> [Task to carry out] Read the data below line by line and state how many lines hold "linejoin". Nothing else belongs in the answer.

> [Data extract]

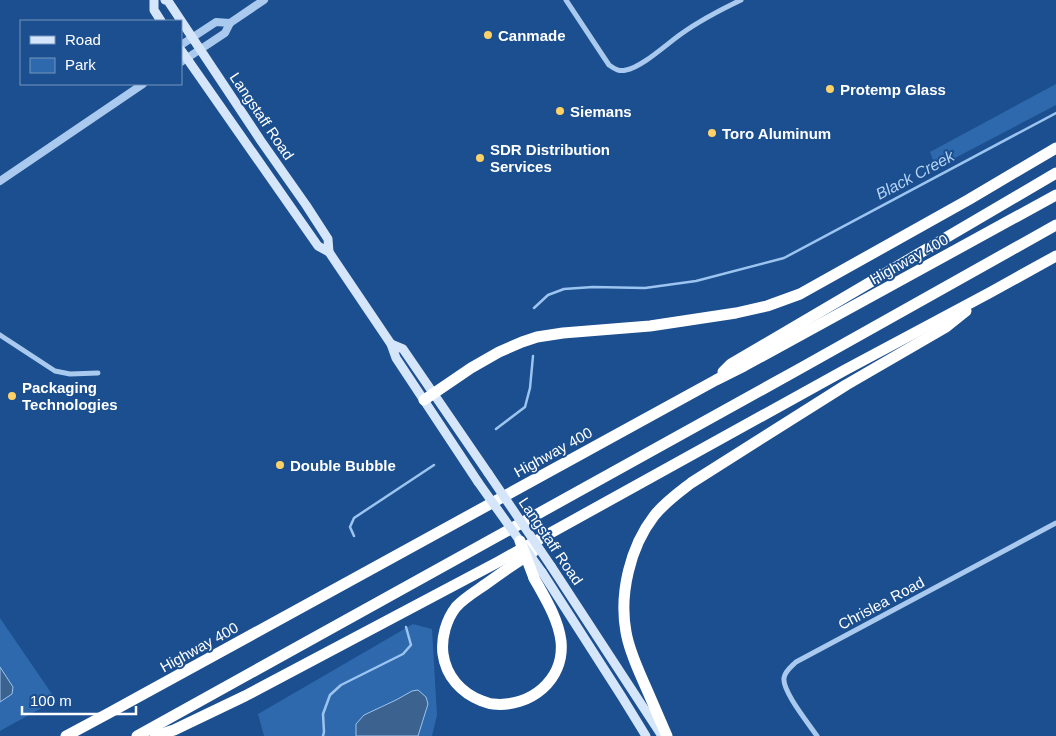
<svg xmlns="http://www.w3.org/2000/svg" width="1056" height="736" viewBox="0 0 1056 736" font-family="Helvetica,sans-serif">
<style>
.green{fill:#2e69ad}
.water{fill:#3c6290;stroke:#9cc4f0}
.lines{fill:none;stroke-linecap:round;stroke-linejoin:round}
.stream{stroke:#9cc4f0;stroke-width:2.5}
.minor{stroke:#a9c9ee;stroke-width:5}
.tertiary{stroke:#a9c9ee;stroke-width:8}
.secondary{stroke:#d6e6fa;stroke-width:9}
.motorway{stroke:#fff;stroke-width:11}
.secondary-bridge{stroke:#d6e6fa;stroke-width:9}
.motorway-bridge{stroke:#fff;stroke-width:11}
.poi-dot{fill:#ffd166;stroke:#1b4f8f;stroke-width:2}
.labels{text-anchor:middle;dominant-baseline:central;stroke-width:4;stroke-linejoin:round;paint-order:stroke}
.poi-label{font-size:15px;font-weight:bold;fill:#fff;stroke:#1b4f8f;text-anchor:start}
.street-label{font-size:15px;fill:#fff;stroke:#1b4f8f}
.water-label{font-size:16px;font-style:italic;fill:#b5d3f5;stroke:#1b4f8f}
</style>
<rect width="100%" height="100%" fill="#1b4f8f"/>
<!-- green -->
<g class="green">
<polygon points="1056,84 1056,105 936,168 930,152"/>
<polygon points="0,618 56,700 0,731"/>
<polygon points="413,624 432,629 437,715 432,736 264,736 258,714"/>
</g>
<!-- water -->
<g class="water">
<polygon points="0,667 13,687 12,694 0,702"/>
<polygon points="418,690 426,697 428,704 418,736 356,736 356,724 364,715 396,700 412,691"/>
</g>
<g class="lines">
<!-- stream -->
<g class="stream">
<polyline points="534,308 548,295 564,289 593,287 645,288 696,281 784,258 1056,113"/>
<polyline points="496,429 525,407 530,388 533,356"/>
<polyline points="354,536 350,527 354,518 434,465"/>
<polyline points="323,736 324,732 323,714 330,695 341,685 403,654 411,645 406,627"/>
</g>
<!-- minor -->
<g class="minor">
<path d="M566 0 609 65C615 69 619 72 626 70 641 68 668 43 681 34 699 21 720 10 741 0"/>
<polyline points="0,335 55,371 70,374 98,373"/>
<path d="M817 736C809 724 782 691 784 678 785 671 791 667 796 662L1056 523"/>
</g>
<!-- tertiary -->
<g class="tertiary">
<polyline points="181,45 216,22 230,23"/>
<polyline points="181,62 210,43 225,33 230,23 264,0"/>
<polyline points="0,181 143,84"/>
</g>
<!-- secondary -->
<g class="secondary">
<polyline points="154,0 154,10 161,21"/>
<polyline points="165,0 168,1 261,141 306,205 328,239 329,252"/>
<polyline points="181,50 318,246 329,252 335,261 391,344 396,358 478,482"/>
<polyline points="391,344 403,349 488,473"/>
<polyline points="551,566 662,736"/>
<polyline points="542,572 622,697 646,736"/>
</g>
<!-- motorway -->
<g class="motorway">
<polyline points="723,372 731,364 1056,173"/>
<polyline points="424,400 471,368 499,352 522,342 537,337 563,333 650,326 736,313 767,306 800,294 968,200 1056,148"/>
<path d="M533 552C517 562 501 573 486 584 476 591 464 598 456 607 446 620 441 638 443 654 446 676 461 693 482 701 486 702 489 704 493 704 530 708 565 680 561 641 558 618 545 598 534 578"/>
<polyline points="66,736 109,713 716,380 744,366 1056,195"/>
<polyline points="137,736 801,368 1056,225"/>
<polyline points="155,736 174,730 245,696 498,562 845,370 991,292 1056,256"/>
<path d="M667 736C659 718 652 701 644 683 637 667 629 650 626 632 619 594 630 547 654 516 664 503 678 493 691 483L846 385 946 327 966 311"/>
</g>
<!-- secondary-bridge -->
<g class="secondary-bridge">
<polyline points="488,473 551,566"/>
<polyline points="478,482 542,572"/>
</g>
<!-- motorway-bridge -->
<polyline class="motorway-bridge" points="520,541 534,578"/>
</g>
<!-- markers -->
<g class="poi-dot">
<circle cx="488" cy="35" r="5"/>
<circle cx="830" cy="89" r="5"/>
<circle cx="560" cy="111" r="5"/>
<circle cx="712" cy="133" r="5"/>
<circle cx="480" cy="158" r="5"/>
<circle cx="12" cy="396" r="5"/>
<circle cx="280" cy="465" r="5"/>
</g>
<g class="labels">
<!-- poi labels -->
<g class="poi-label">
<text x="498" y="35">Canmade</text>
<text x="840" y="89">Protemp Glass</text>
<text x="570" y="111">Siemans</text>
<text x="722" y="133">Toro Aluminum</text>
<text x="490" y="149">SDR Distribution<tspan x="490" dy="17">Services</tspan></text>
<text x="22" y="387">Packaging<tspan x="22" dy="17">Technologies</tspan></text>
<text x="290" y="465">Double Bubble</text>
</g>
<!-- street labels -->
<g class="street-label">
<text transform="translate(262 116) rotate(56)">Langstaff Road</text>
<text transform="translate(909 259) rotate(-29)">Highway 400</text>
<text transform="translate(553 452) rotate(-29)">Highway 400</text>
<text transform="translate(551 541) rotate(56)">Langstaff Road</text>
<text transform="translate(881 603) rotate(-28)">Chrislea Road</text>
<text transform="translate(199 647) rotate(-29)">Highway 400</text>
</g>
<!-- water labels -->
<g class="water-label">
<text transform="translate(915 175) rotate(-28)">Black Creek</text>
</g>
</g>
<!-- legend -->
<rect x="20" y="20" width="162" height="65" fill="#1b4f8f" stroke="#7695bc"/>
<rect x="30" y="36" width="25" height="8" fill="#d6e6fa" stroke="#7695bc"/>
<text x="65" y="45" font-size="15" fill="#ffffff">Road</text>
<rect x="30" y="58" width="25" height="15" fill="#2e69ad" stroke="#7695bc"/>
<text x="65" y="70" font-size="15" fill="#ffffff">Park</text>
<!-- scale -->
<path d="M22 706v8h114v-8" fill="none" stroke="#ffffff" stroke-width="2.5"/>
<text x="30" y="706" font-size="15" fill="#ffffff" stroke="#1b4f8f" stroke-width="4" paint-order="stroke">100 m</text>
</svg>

> [The answer] 2